Traduci in inglese questa frase dell'estratto: «Se invece dubita, se per decidere deve acquisire prove, allora niente reintegro.»

Estratto:

_ _ _ _

Tornando all'art. 18, siccome i criteri di interpretazione giuridica delle 
leggi questi sono (art. 12 del
codice civile), ne deriva che il giudice potrà reintegrare il licenziato 
solo quando, da subito, senza
indagini, senza prove, "manifestamente "appunto, è sicuro che il motivo 
economico non sussiste. Se
invece dubita, se per decidere deve acquisire prove, allora niente 
reintegro. E cosa al suo posto? Ma
è chiaro, l'indennizzo. E infatti Monti-Fornero lo dicono espressamente: 
"nelle altre ipotesi", cioè
quando l'insussistenza del motivo economico va accertata con una normale 
istruttoria dibattimentale
(prove, testimonianze, perizie), quando dunque non è "manifesta", di 
reintegro non se ne parla.
Magari alla fine salterà fuori che il motivo economico non c'è; ma, siccome 
è stato necessario un
vero e proprio processo per rendersene conto, niente reintegro, solo un po' 
di soldi.

_ _ _ _

(Dati di origine)

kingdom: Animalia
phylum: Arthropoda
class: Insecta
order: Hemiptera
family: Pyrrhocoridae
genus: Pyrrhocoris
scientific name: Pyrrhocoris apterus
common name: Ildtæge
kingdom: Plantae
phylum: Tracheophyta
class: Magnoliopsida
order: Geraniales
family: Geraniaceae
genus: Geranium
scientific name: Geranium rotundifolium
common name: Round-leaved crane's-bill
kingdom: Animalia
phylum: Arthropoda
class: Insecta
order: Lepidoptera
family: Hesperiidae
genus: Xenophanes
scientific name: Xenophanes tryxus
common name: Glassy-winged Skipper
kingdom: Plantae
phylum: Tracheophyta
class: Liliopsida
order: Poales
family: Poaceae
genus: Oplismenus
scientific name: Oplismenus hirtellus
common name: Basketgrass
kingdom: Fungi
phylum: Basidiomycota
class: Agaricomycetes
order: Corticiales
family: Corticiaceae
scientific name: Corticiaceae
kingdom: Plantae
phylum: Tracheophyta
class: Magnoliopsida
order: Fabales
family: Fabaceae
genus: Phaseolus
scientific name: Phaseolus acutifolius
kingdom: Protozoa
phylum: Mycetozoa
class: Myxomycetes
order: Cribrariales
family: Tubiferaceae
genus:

_ _ _ _

Soluzione: If instead the judge is in doubt, if evidence must be gathered in order to decide, then there is no reinstatement.